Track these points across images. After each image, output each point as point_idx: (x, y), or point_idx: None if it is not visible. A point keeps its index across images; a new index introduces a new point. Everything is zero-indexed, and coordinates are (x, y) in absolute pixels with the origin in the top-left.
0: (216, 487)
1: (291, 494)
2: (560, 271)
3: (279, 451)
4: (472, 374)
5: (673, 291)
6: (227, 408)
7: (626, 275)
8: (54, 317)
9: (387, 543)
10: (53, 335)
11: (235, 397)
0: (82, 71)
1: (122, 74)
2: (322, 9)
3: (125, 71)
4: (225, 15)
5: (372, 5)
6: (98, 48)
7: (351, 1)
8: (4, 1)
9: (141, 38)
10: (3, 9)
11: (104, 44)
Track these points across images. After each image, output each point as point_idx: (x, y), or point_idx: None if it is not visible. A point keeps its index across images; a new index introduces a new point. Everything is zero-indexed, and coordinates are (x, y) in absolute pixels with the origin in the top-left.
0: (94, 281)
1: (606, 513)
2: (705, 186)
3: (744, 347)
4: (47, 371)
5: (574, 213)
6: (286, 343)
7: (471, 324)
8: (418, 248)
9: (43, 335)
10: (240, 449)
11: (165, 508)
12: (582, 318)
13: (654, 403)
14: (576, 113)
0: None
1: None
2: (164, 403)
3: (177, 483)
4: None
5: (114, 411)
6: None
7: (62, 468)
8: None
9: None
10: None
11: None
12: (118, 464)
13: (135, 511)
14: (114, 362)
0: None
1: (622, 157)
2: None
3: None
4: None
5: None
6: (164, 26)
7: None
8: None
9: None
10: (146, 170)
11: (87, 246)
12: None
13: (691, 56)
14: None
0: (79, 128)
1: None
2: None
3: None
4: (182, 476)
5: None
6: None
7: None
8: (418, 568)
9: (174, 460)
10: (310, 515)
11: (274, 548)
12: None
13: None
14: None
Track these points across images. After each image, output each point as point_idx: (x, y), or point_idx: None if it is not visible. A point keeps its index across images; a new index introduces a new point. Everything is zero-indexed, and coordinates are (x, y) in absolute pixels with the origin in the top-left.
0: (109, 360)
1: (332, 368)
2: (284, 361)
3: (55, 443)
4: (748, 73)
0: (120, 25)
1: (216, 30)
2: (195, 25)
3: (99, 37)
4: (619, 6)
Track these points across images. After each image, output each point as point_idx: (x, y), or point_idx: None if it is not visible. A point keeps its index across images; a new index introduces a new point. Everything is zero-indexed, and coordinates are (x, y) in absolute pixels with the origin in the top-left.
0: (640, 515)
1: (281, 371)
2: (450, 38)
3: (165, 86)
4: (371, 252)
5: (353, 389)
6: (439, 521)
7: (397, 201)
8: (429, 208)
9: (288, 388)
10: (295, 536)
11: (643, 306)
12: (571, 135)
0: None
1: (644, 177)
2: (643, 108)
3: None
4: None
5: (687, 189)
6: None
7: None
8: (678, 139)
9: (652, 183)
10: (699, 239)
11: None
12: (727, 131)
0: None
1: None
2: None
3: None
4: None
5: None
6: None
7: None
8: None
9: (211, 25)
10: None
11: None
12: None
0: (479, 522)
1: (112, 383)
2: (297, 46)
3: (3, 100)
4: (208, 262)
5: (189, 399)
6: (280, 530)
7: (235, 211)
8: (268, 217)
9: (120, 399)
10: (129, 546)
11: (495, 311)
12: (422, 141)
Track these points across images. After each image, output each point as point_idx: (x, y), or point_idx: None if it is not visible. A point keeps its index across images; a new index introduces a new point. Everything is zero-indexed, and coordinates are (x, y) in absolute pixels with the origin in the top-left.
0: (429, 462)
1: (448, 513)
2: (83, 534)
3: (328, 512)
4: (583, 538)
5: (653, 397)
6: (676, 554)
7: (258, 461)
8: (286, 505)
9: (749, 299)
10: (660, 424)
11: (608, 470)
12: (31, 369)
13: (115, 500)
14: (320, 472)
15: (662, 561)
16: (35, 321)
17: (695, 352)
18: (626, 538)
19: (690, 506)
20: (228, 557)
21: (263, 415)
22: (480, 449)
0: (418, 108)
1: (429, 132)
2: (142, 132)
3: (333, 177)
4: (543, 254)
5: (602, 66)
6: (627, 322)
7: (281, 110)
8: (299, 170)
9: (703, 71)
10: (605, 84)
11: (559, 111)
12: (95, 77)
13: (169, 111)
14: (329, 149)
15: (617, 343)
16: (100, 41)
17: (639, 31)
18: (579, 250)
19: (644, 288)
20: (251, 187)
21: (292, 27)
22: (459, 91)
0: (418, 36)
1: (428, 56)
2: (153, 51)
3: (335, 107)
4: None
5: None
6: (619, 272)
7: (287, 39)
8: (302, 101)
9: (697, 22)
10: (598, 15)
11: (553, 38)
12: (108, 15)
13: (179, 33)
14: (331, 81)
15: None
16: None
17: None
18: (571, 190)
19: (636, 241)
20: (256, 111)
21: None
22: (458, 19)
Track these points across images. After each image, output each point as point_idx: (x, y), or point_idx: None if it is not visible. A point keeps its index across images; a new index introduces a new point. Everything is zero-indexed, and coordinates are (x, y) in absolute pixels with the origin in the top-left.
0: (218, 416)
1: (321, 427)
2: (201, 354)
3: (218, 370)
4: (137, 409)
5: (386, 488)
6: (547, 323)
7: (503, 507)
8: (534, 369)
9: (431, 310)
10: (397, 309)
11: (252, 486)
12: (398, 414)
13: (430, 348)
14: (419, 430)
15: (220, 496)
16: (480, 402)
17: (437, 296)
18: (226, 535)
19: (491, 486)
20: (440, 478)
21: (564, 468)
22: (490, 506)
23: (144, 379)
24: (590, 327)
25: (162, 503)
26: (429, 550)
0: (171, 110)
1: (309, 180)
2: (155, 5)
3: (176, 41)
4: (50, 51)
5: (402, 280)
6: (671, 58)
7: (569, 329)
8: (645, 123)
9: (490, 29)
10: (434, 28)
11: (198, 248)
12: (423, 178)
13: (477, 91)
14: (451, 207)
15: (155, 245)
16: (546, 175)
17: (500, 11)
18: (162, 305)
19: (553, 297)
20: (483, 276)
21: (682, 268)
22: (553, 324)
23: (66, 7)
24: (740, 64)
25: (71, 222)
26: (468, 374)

+++++

把这些行原样照抄一遍，所有行都要抄。

> [练习结果]
Track these points across images. After each image, output each point as point_idx: (x, y), or point_idx: None if it is not visible. A point keeps its index across images; a new index introduces a new point. Everything is zero-indexed, and coordinates are (x, y) in absolute pixels with the origin in the top-left.
0: (216, 487)
1: (291, 494)
2: (560, 271)
3: (279, 451)
4: (472, 374)
5: (673, 291)
6: (227, 408)
7: (626, 275)
8: (54, 317)
9: (387, 543)
10: (53, 335)
11: (235, 397)
0: (82, 71)
1: (122, 74)
2: (322, 9)
3: (125, 71)
4: (225, 15)
5: (372, 5)
6: (98, 48)
7: (351, 1)
8: (4, 1)
9: (141, 38)
10: (3, 9)
11: (104, 44)
Track these points across images. After each image, output each point as point_idx: (x, y), or point_idx: None if it is not visible. A point keeps its index across images; a new index introduces a new point. Everything is zero-indexed, and coordinates are (x, y) in absolute pixels with the origin in the top-left.
0: (94, 281)
1: (606, 513)
2: (705, 186)
3: (744, 347)
4: (47, 371)
5: (574, 213)
6: (286, 343)
7: (471, 324)
8: (418, 248)
9: (43, 335)
10: (240, 449)
11: (165, 508)
12: (582, 318)
13: (654, 403)
14: (576, 113)
0: None
1: None
2: (164, 403)
3: (177, 483)
4: None
5: (114, 411)
6: None
7: (62, 468)
8: None
9: None
10: None
11: None
12: (118, 464)
13: (135, 511)
14: (114, 362)
0: None
1: (622, 157)
2: None
3: None
4: None
5: None
6: (164, 26)
7: None
8: None
9: None
10: (146, 170)
11: (87, 246)
12: None
13: (691, 56)
14: None
0: (79, 128)
1: None
2: None
3: None
4: (182, 476)
5: None
6: None
7: None
8: (418, 568)
9: (174, 460)
10: (310, 515)
11: (274, 548)
12: None
13: None
14: None
Track these points across images. After each image, output each point as point_idx: (x, y), or point_idx: None if it is not visible. A point keeps its index across images; a new index introduces a new point. Everything is zero-indexed, and coordinates are (x, y) in absolute pixels with the origin in the top-left.
0: (109, 360)
1: (332, 368)
2: (284, 361)
3: (55, 443)
4: (748, 73)
0: (120, 25)
1: (216, 30)
2: (195, 25)
3: (99, 37)
4: (619, 6)
Track these points across images. After each image, output each point as point_idx: (x, y), or point_idx: None if it is not visible. A point keeps its index across images; a new index introduces a new point. Everything is zero-indexed, and coordinates are (x, y) in absolute pixels with the origin in the top-left.
0: (640, 515)
1: (281, 371)
2: (450, 38)
3: (165, 86)
4: (371, 252)
5: (353, 389)
6: (439, 521)
7: (397, 201)
8: (429, 208)
9: (288, 388)
10: (295, 536)
11: (643, 306)
12: (571, 135)
0: None
1: (644, 177)
2: (643, 108)
3: None
4: None
5: (687, 189)
6: None
7: None
8: (678, 139)
9: (652, 183)
10: (699, 239)
11: None
12: (727, 131)
0: None
1: None
2: None
3: None
4: None
5: None
6: None
7: None
8: None
9: (211, 25)
10: None
11: None
12: None
0: (479, 522)
1: (112, 383)
2: (297, 46)
3: (3, 100)
4: (208, 262)
5: (189, 399)
6: (280, 530)
7: (235, 211)
8: (268, 217)
9: (120, 399)
10: (129, 546)
11: (495, 311)
12: (422, 141)
Track these points across images. After each image, output each point as point_idx: (x, y), or point_idx: None if it is not visible. A point keeps its index across images; a new index introduces a new point. Everything is zero-indexed, and coordinates are (x, y) in absolute pixels with the origin in the top-left.
0: (429, 462)
1: (448, 513)
2: (83, 534)
3: (328, 512)
4: (583, 538)
5: (653, 397)
6: (676, 554)
7: (258, 461)
8: (286, 505)
9: (749, 299)
10: (660, 424)
11: (608, 470)
12: (31, 369)
13: (115, 500)
14: (320, 472)
15: (662, 561)
16: (35, 321)
17: (695, 352)
18: (626, 538)
19: (690, 506)
20: (228, 557)
21: (263, 415)
22: (480, 449)
0: (418, 108)
1: (429, 132)
2: (142, 132)
3: (333, 177)
4: (543, 254)
5: (602, 66)
6: (627, 322)
7: (281, 110)
8: (299, 170)
9: (703, 71)
10: (605, 84)
11: (559, 111)
12: (95, 77)
13: (169, 111)
14: (329, 149)
15: (617, 343)
16: (100, 41)
17: (639, 31)
18: (579, 250)
19: (644, 288)
20: (251, 187)
21: (292, 27)
22: (459, 91)
0: (418, 36)
1: (428, 56)
2: (153, 51)
3: (335, 107)
4: None
5: None
6: (619, 272)
7: (287, 39)
8: (302, 101)
9: (697, 22)
10: (598, 15)
11: (553, 38)
12: (108, 15)
13: (179, 33)
14: (331, 81)
15: None
16: None
17: None
18: (571, 190)
19: (636, 241)
20: (256, 111)
21: None
22: (458, 19)
Track these points across images. After each image, output each point as point_idx: (x, y), or point_idx: None if it is not visible. A point keeps its index across images; a new index introduces a new point. Everything is zero-indexed, and coordinates are (x, y) in absolute pixels with the origin in the top-left.
0: (218, 416)
1: (321, 427)
2: (201, 354)
3: (218, 370)
4: (137, 409)
5: (386, 488)
6: (547, 323)
7: (503, 507)
8: (534, 369)
9: (431, 310)
10: (397, 309)
11: (252, 486)
12: (398, 414)
13: (430, 348)
14: (419, 430)
15: (220, 496)
16: (480, 402)
17: (437, 296)
18: (226, 535)
19: (491, 486)
20: (440, 478)
21: (564, 468)
22: (490, 506)
23: (144, 379)
24: (590, 327)
25: (162, 503)
26: (429, 550)
0: (171, 110)
1: (309, 180)
2: (155, 5)
3: (176, 41)
4: (50, 51)
5: (402, 280)
6: (671, 58)
7: (569, 329)
8: (645, 123)
9: (490, 29)
10: (434, 28)
11: (198, 248)
12: (423, 178)
13: (477, 91)
14: (451, 207)
15: (155, 245)
16: (546, 175)
17: (500, 11)
18: (162, 305)
19: (553, 297)
20: (483, 276)
21: (682, 268)
22: (553, 324)
23: (66, 7)
24: (740, 64)
25: (71, 222)
26: (468, 374)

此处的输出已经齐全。